決勝戦を切断する
決勝ラウンド開始まで五分。鹿取周平は防音ブースで、ひび割れたマウスを机へ置いた。
四人のチームメイトはモニターから目を離さない。優勝賞金は一億円。無名だった四人はオンライン予選から勝ち上がり、今日まで給料も遠征費も分け合ってきた。勝てば全員が専業選手になれる。開始と同時に大会側の精密スキャンが走る。
「マクロを入れたのは俺だ」
キャプテンはエナジードリンクの蓋を鳴らした。
「勝ってから話せ」
カウントゼロ。警告画面が開き、視界が反転する。再び残り五分。缶の蓋が同じ音を立てた。

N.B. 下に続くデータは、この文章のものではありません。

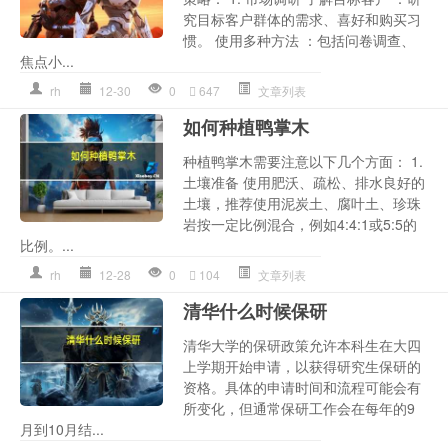
究目标客户群体的需求、喜好和购买习
惯。 使用多种方法 ：包括问卷调查、
焦点小...
rh
12-30
0
647
文章列表
如何种植鸭掌木
种植鸭掌木需要注意以下几个方面： 1.
土壤准备 使用肥沃、疏松、排水良好的
土壤，推荐使用泥炭土、腐叶土、珍珠
岩按一定比例混合，例如4:4:1或5:5的
比例。...
rh
12-28
0
104
文章列表
清华什么时候保研
清华大学的保研政策允许本科生在大四
上学期开始申请，以获得研究生保研的
资格。具体的申请时间和流程可能会有
所变化，但通常保研工作会在每年的9
月到10月结...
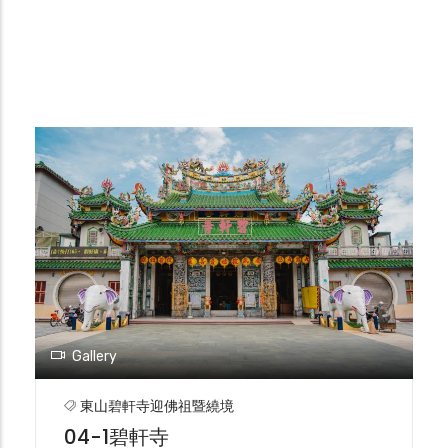
Gallery
東山碧軒寺迎佛祖暨繞境
04-1碧軒寺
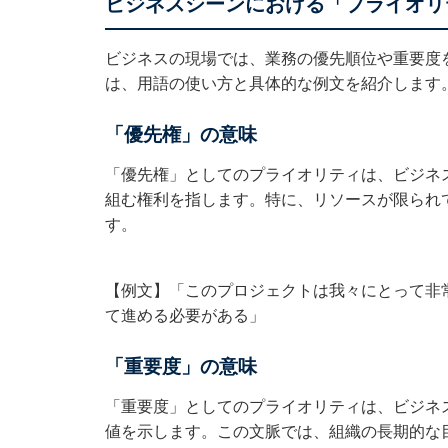
ビジネスシーンにおける「プライオリ
ビジネスの現場では、業務の優先順位や重要度
は、用語の使い方と具体的な例文を紹介します
「優先権」の意味
「優先権」としてのプライオリティは、ビジネ
組む権利を指します。特に、リソースが限られ
す。
【例文】「このプロジェクトは我々にとって非
て進める必要がある」
「重要度」の意味
「重要度」としてのプライオリティは、ビジネ
値を示します。この文脈では、組織の長期的な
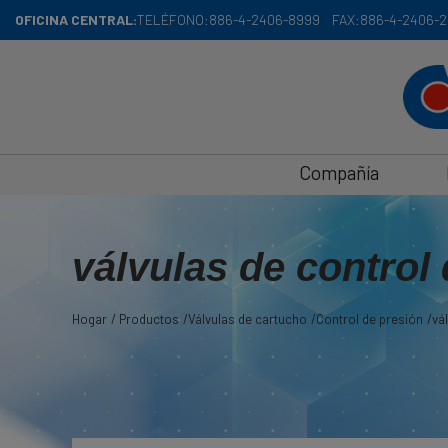
Panel de gestión de cookies
OFICINA CENTRAL:
TELÉFONO:
886-4-2406-8999
FAX:
886-4-2406-2
Compañía
válvulas de control
Hogar
Productos
Válvulas de cartucho
Control de presión
vá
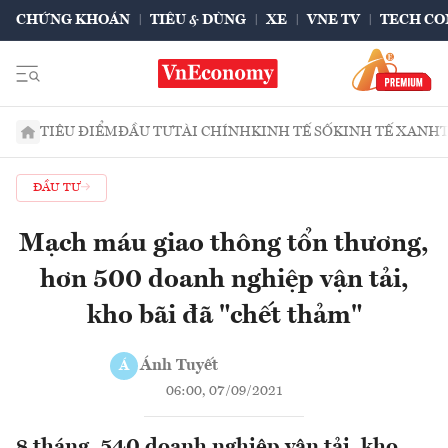
CHỨNG KHOÁN
TIÊU & DÙNG
XE
VNE TV
TECH CO
TIÊU ĐIỂM
ĐẦU TƯ
TÀI CHÍNH
KINH TẾ SỐ
KINH TẾ XANH
ĐẦU TƯ
Mạch máu giao thông tổn thương,
hơn 500 doanh nghiệp vận tải,
kho bãi đã "chết thảm"
Ánh Tuyết
Á
06:00, 07/09/2021
8 tháng, 540 doanh nghiệp vận tải, kho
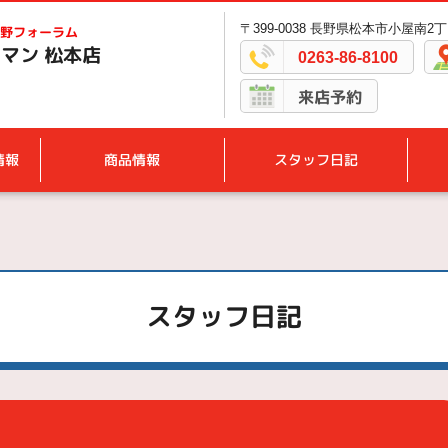
〒399-0038 長野県松本市小屋南2丁
野フォーラム
マン 松本店
0263-86-8100
来店予約
情報
商品情報
スタッフ日記
スタッフ日記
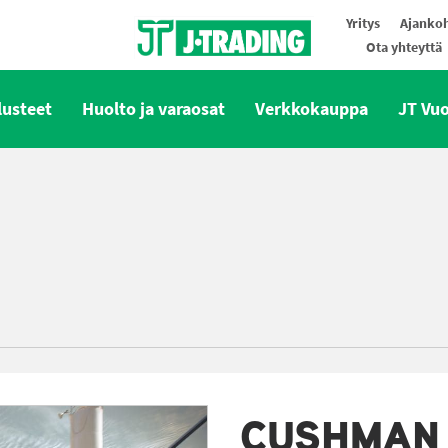
Yritys
Ajankoh
Ota yhteyttä
Oy J-Trading Ab
lusteet
Huolto ja varaosat
Verkkokauppa
JT Vu
CUSHMAN 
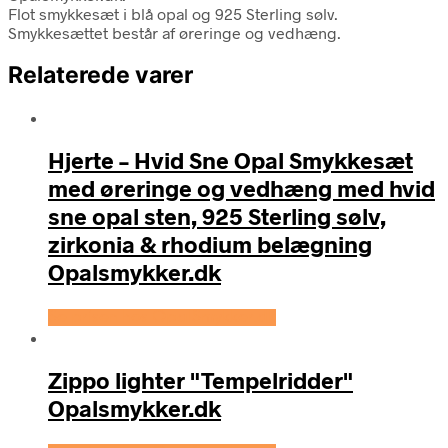
Flot smykkesæt i blå opal og 925 Sterling sølv.
Smykkesættet består af øreringe og vedhæng.
Relaterede varer
Hjerte – Hvid Sne Opal Smykkesæt
med øreringe og vedhæng med hvid
sne opal sten, 925 Sterling sølv,
zirkonia & rhodium belægning
Opalsmykker.dk
Se prisen hos OpalSmykker.dk
Zippo lighter "Tempelridder"
Opalsmykker.dk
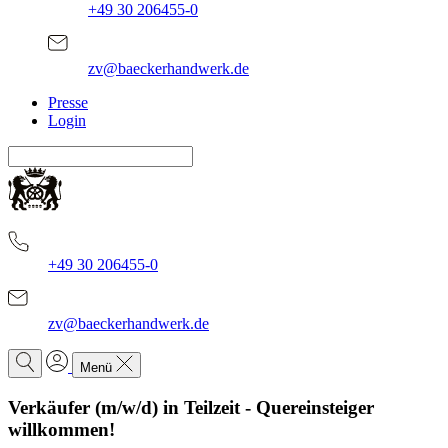
+49 30 206455-0
zv@baeckerhandwerk.de
Presse
Login
+49 30 206455-0
zv@baeckerhandwerk.de
Menü
Verkäufer (m/w/d) in Teilzeit - Quereinsteiger
willkommen!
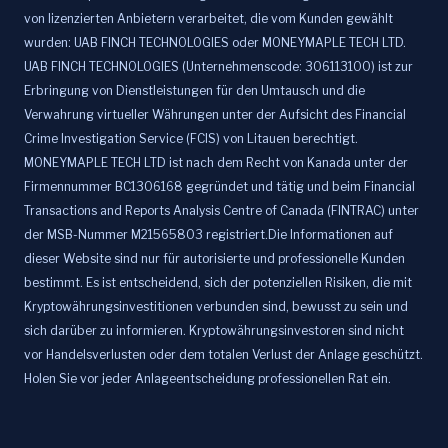
von lizenzierten Anbietern verarbeitet, die vom Kunden gewählt
wurden: UAB FINCH TECHNOLOGIES oder MONEYMAPLE TECH LTD.
UAB FINCH TECHNOLOGIES (Unternehmenscode: 306113100) ist zur
Erbringung von Dienstleistungen für den Umtausch und die
Verwahrung virtueller Währungen unter der Aufsicht des Financial
Crime Investigation Service (FCIS) von Litauen berechtigt.
MONEYMAPLE TECH LTD ist nach dem Recht von Kanada unter der
Firmennummer BC1306168 gegründet und tätig und beim Financial
Transactions and Reports Analysis Centre of Canada (FINTRAC) unter
der MSB-Nummer M21565803 registriert.Die Informationen auf
dieser Website sind nur für autorisierte und professionelle Kunden
bestimmt. Es ist entscheidend, sich der potenziellen Risiken, die mit
Kryptowährungsinvestitionen verbunden sind, bewusst zu sein und
sich darüber zu informieren. Kryptowährungsinvestoren sind nicht
vor Handelsverlusten oder dem totalen Verlust der Anlage geschützt.
Holen Sie vor jeder Anlageentscheidung professionellen Rat ein.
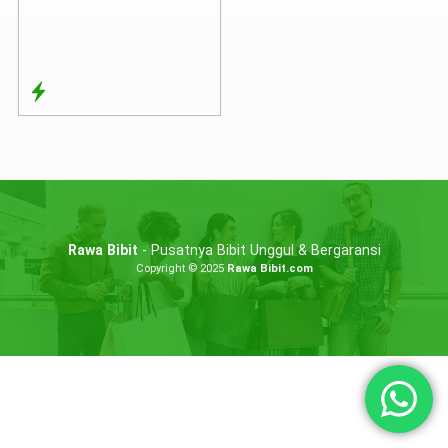
Rawa Bibit
- Pusatnya Bibit Unggul & Bergaransi
Copyright © 2025
Rawa Bibit.com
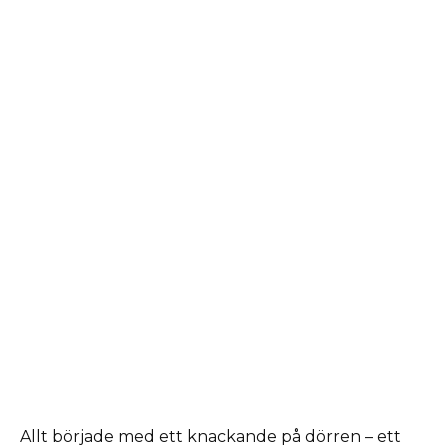
Allt började med ett knackande på dörren – ett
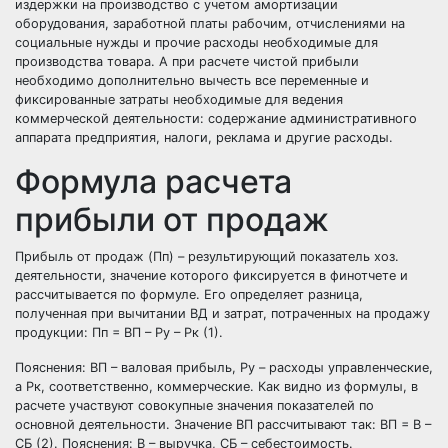
издержки на производство с учетом амортизации
оборудования, заработной платы рабочим, отчислениями на
социальные нужды и прочие расходы необходимые для
производства товара. А при расчете чистой прибыли
необходимо дополнительно вычесть все переменные и
фиксированные затраты необходимые для ведения
коммерческой деятельности: содержание административного
аппарата предприятия, налоги, реклама и другие расходы.
Формула расчета
прибыли от продаж
Прибыль от продаж (Пп) – результирующий показатель хоз.
деятельности, значение которого фиксируется в финотчете и
рассчитывается по формуле. Его определяет разница,
полученная при вычитании ВД и затрат, потраченных на продажу
продукции: Пп = ВП – Ру – Рк (1).
Пояснения: ВП – валовая прибыль, Ру – расходы управленческие,
а Рк, соответственно, коммерческие. Как видно из формулы, в
расчете участвуют совокупные значения показателей по
основной деятельности. Значение ВП рассчитывают так: ВП = В –
СБ (2). Пояснения: В – выручка, СБ – себестоимость.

不正ツールを検出される前に、チーム全員が棄権ボタンを押せば試合は無効で終わる。それがループの終了条件だった。だが三人は、周平の告白を聞いても棄権しない。
二周目、使用ログを見せた。
「マクロを入れたのは俺だ」
「決勝では切ればいい」
三周目、予選の勝利も取り消されると説明した。
「今さら降りたらスポンサーが飛ぶ」と返された。
五周目、周平は自分だけ退出した。残った三人が試合を始め、スキャンでチーム全体が失格となり、また五分前へ戻った。
七周目、キャプテンが低く言う。
「おまえは謝って楽になりたいだけだ。俺たちに棄権を押させて」
周平は否定できなかった。決断の責任まで、仲間へ分けようとしていた。
八周目。
「マクロを入れたのは俺だ」
「だから勝って――」
「勝たせない」
周平は大会チャットへ管理者用の診断コマンドを打ち込んだ。自分の不正ログ、入力補正値、使用試合が、配信画面へ一斉表示される。規約上、管理領域への侵入は即時永久追放。チームの棄権票は不要だった。
ブースの扉がロックされ、審判が試合中止を宣告する。残り時間はゼロを越え、マイナス一秒、二秒と進んだ。
キャプテンは缶を投げた。
「俺たちまで終わった」
周平はひび割れたマウスを置いたまま、警備員に連れ出された。背後の大型画面から選手名が消える。
七年間磨いた反射速度だけが、もう押すべきボタンを持たなかった。